The Chinese refiner doesn’t see fuel demand rebounding in March, the official told Reuters, adding that PetroChina is in discussions with its major suppliers in the Middle East—including Saudi Arabia, the United Arab Emirates (UAE), and Kuwait—about potentially deferring crude cargo loadings or cutting imports from those suppliers.

Should PetroChina, and other Chinese refiners for that matter, cut loading volumes or defer cargoes, the oil glut on the market in Q1 will swell even more than analysts and OPEC had predicted.  

PetroChina will be reducing its crude oil throughput by 320,000 barrels per day (bpd) in February compared to its original refinery run plans, the official told Reuters. The February cut would be equal to around 10 percent of PetroChina’s average fuel production of some 3.32 million bpd, according to Reuters estimates.

Related: OPEC’s Oil Production Plunges, But It May Not Be Enough

PetroChina joins other refiners in the world’s top oil importer to have trimmed crude processing rates as the deadly virus outbreak is crippling demand with all the travel restrictions and thousands of canceled flights to, from, and within China.
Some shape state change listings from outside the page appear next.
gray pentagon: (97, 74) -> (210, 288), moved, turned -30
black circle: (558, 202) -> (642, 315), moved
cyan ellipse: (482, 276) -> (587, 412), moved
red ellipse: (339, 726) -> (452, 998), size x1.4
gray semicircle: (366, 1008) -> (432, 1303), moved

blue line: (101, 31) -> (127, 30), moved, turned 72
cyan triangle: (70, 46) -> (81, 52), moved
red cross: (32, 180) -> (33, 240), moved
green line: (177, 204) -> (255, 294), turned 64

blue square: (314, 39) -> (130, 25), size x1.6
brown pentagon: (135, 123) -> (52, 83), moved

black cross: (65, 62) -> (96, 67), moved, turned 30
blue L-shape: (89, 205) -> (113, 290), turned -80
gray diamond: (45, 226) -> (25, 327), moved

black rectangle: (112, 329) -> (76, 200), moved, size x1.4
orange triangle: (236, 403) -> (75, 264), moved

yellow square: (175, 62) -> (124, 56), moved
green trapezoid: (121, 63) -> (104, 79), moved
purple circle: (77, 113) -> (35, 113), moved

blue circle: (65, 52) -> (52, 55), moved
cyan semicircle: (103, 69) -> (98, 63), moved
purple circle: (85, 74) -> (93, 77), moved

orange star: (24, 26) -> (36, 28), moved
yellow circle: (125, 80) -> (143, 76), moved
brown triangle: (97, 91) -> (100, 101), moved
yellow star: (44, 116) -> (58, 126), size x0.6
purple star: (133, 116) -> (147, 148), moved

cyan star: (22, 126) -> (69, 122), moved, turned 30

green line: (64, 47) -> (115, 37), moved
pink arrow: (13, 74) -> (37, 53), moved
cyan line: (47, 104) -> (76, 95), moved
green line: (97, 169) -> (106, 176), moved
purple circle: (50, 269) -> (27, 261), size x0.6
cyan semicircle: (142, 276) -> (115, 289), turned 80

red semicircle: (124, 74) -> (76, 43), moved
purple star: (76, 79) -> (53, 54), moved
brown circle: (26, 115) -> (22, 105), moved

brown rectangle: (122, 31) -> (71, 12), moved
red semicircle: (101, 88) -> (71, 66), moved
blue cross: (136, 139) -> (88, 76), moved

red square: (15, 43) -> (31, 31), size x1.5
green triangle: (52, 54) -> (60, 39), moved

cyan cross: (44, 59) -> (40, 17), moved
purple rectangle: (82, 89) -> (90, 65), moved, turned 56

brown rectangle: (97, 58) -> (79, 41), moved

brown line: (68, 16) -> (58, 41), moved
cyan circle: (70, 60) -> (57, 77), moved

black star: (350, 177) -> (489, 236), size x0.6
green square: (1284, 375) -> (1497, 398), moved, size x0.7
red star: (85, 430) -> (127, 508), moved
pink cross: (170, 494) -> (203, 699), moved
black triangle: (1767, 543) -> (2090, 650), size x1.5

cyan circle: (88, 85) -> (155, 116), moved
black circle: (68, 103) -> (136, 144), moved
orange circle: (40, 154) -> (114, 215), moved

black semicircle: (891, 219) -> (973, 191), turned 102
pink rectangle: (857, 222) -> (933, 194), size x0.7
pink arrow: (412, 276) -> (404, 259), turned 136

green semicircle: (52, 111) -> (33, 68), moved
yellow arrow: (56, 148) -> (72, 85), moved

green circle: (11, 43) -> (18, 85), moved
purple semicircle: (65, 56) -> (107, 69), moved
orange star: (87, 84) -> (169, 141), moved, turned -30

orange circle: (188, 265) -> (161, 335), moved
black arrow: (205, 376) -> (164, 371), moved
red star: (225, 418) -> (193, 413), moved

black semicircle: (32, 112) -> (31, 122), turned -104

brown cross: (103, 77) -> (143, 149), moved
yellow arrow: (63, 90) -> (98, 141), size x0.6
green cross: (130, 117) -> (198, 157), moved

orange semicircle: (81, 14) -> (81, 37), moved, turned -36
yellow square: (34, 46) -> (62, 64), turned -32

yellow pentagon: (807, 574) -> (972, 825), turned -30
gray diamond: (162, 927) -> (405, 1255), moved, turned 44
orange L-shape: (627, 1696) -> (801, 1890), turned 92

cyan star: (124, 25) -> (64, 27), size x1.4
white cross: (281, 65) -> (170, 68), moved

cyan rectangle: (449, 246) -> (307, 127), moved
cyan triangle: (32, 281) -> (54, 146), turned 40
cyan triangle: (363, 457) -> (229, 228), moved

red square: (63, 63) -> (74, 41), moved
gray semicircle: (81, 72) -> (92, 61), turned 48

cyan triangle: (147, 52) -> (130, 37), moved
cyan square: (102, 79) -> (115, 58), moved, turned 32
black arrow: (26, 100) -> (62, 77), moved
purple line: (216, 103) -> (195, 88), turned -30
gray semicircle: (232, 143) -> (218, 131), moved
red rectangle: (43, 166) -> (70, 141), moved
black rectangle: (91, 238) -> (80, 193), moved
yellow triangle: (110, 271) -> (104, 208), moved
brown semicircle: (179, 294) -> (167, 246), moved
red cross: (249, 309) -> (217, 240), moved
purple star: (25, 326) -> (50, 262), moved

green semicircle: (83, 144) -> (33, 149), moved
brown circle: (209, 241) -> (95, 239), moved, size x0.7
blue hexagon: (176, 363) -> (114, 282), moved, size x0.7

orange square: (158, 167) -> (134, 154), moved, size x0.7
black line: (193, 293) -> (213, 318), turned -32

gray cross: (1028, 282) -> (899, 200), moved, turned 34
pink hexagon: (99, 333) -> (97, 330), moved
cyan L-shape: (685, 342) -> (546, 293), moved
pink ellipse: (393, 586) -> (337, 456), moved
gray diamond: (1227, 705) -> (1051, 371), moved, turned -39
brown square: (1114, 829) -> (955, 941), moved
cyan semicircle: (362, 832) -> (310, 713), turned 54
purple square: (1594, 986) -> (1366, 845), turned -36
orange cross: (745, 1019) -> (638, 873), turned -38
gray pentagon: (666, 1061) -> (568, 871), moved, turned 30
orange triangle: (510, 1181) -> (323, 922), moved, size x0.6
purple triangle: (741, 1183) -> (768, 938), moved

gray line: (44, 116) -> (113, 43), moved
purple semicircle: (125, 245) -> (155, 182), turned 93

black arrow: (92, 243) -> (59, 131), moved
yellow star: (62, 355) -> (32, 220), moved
Due to weak fuel demand and depressed industrial activity, Chinese refiners—from the biggest refiner in Asia, Sinopec, to the independent refiners in Shandong—are cutting refinery runs, while commodity trading houses and oil majors are scrambling to find spot buyers for crude oil outside China.  

According to estimates from IHS Markit, the virus outbreak is set to knock out at least 1.7 million barrels per day (bpd) of refinery runs in China in February, compared to an otherwise projected growth of 760,000 bpd. This would be “the sharpest single-month decline of 1 MMb/d in history,” Xiaonan Feng, Research Analyst at IHS Markit, said last week.  

The slowdown in China’s industrial activity and the shutdown of factories amid the coronavirus outbreak is causing the worst shock to oil demand in over a decade, Jeff Currie, global head of commodities research at Goldman Sachs, said last week.